START DATA TO EXAMINE

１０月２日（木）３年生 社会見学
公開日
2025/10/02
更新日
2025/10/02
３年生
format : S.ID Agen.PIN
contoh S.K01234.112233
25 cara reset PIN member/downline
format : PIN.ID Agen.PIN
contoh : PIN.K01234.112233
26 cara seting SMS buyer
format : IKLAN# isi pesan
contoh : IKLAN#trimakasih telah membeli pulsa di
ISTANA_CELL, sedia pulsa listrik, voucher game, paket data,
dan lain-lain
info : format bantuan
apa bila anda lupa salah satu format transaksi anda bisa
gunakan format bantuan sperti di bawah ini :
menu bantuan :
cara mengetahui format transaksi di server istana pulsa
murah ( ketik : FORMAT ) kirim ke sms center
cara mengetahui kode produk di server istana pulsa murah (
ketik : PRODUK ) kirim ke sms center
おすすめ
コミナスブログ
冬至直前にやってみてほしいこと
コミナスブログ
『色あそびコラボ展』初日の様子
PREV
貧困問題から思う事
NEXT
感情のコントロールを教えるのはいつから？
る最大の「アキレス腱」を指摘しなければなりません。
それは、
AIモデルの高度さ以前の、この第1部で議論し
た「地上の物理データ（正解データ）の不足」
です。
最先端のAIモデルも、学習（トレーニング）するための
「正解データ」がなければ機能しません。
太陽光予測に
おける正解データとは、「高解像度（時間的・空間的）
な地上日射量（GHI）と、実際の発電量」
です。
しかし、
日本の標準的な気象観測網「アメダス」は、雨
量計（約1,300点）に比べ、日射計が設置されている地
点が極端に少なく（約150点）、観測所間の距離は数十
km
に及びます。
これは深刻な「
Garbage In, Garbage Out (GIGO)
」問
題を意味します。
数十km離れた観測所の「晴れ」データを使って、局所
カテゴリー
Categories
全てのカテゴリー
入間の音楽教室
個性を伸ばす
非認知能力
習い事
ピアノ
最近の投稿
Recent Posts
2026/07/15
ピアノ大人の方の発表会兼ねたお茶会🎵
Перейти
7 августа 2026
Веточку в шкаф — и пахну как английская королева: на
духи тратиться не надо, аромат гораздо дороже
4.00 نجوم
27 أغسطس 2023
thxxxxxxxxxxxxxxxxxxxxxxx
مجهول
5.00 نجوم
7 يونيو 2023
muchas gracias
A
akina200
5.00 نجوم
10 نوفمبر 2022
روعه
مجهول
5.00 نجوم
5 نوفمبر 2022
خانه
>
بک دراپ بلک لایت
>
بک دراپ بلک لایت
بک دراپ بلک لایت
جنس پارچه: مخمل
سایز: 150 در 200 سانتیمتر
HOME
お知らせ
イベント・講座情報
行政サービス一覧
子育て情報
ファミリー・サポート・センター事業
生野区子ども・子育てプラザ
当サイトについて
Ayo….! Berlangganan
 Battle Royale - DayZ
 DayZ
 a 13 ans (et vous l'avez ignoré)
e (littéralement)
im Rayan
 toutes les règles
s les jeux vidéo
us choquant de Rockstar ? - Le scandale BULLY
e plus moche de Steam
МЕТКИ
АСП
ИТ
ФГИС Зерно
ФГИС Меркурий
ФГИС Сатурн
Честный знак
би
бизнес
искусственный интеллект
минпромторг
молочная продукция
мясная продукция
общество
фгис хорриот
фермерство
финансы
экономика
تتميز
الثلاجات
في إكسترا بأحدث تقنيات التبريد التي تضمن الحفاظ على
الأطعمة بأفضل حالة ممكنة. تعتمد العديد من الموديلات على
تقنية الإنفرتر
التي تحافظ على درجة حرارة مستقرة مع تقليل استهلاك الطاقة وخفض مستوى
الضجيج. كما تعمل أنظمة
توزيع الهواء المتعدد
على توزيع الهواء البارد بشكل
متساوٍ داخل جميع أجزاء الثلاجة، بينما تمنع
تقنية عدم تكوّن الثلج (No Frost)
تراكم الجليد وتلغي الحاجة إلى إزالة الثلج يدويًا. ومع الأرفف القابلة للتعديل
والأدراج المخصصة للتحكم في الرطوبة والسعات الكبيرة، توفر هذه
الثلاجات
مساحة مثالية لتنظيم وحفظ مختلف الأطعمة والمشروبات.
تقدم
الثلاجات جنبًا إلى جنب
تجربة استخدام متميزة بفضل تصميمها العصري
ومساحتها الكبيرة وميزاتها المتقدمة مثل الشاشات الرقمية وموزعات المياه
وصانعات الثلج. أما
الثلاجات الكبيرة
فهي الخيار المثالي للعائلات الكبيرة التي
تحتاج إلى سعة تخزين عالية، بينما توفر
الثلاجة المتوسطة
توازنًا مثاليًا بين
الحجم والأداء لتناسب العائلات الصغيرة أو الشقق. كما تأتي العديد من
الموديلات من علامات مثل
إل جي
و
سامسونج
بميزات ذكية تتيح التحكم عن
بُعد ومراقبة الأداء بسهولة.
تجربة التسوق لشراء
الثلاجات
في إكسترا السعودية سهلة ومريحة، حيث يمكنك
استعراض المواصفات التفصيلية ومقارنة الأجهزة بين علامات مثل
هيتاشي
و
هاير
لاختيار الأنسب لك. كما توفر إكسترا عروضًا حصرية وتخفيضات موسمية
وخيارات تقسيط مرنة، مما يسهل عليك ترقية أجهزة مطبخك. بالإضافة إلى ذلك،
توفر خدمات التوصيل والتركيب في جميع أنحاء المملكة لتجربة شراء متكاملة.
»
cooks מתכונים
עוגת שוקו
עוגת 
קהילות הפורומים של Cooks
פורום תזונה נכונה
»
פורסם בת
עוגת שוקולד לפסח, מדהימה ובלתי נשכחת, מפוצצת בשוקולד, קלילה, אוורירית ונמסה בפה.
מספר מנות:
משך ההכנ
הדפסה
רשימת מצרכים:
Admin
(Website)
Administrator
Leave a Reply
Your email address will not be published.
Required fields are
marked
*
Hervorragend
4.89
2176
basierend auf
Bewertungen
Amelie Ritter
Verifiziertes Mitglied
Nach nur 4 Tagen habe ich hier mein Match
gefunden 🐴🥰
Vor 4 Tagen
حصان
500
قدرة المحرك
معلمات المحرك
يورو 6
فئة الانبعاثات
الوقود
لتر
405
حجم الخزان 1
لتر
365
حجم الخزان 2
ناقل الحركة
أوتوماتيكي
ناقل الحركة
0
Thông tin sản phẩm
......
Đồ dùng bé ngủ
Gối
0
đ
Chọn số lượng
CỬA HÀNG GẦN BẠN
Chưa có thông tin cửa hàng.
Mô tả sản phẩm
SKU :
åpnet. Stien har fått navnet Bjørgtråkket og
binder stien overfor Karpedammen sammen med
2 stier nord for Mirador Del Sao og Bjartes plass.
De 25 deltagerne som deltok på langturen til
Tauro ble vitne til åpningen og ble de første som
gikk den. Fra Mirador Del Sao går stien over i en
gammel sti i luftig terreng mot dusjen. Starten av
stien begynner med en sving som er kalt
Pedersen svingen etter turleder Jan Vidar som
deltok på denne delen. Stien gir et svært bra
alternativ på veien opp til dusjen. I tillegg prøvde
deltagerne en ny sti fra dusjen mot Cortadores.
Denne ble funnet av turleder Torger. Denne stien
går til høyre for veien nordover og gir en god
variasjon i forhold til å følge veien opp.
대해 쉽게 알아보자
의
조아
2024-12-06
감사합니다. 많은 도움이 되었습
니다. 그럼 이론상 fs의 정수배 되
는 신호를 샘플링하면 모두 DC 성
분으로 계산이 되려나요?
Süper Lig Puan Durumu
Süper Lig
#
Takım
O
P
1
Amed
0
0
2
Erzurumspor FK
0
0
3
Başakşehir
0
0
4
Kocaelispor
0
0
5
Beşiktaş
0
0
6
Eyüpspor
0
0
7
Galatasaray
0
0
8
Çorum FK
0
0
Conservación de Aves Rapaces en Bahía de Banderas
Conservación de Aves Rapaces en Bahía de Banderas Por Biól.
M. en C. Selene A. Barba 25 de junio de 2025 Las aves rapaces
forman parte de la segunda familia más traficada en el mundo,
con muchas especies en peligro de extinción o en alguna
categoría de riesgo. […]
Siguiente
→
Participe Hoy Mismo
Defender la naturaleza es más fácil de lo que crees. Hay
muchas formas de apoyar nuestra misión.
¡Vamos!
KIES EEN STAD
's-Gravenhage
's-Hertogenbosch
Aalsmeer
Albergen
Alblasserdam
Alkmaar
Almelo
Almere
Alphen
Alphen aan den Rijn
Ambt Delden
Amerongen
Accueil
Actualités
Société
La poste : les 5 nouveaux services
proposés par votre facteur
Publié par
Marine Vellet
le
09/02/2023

END DATA TO EXAMINE

Rewrite the lines from the start of the rows through the line containing "27 أغسطس 2023", substituting "SMS center" for "sms center" and leaving everything else unchanged.

１０月２日（木）３年生 社会見学
公開日
2025/10/02
更新日
2025/10/02
３年生
format : S.ID Agen.PIN
contoh S.K01234.112233
25 cara reset PIN member/downline
format : PIN.ID Agen.PIN
contoh : PIN.K01234.112233
26 cara seting SMS buyer
format : IKLAN# isi pesan
contoh : IKLAN#trimakasih telah membeli pulsa di
ISTANA_CELL, sedia pulsa listrik, voucher game, paket data,
dan lain-lain
info : format bantuan
apa bila anda lupa salah satu format transaksi anda bisa
gunakan format bantuan sperti di bawah ini :
menu bantuan :
cara mengetahui format transaksi di server istana pulsa
murah ( ketik : FORMAT ) kirim ke SMS center
cara mengetahui kode produk di server istana pulsa murah (
ketik : PRODUK ) kirim ke SMS center
おすすめ
コミナスブログ
冬至直前にやってみてほしいこと
コミナスブログ
『色あそびコラボ展』初日の様子
PREV
貧困問題から思う事
NEXT
感情のコントロールを教えるのはいつから？
る最大の「アキレス腱」を指摘しなければなりません。
それは、
AIモデルの高度さ以前の、この第1部で議論し
た「地上の物理データ（正解データ）の不足」
です。
最先端のAIモデルも、学習（トレーニング）するための
「正解データ」がなければ機能しません。
太陽光予測に
おける正解データとは、「高解像度（時間的・空間的）
な地上日射量（GHI）と、実際の発電量」
です。
しかし、
日本の標準的な気象観測網「アメダス」は、雨
量計（約1,300点）に比べ、日射計が設置されている地
点が極端に少なく（約150点）、観測所間の距離は数十
km
に及びます。
これは深刻な「
Garbage In, Garbage Out (GIGO)
」問
題を意味します。
数十km離れた観測所の「晴れ」データを使って、局所
カテゴリー
Categories
全てのカテゴリー
入間の音楽教室
個性を伸ばす
非認知能力
習い事
ピアノ
最近の投稿
Recent Posts
2026/07/15
ピアノ大人の方の発表会兼ねたお茶会🎵
Перейти
7 августа 2026
Веточку в шкаф — и пахну как английская королева: на
духи тратиться не надо, аромат гораздо дороже
4.00 نجوم
27 أغسطس 2023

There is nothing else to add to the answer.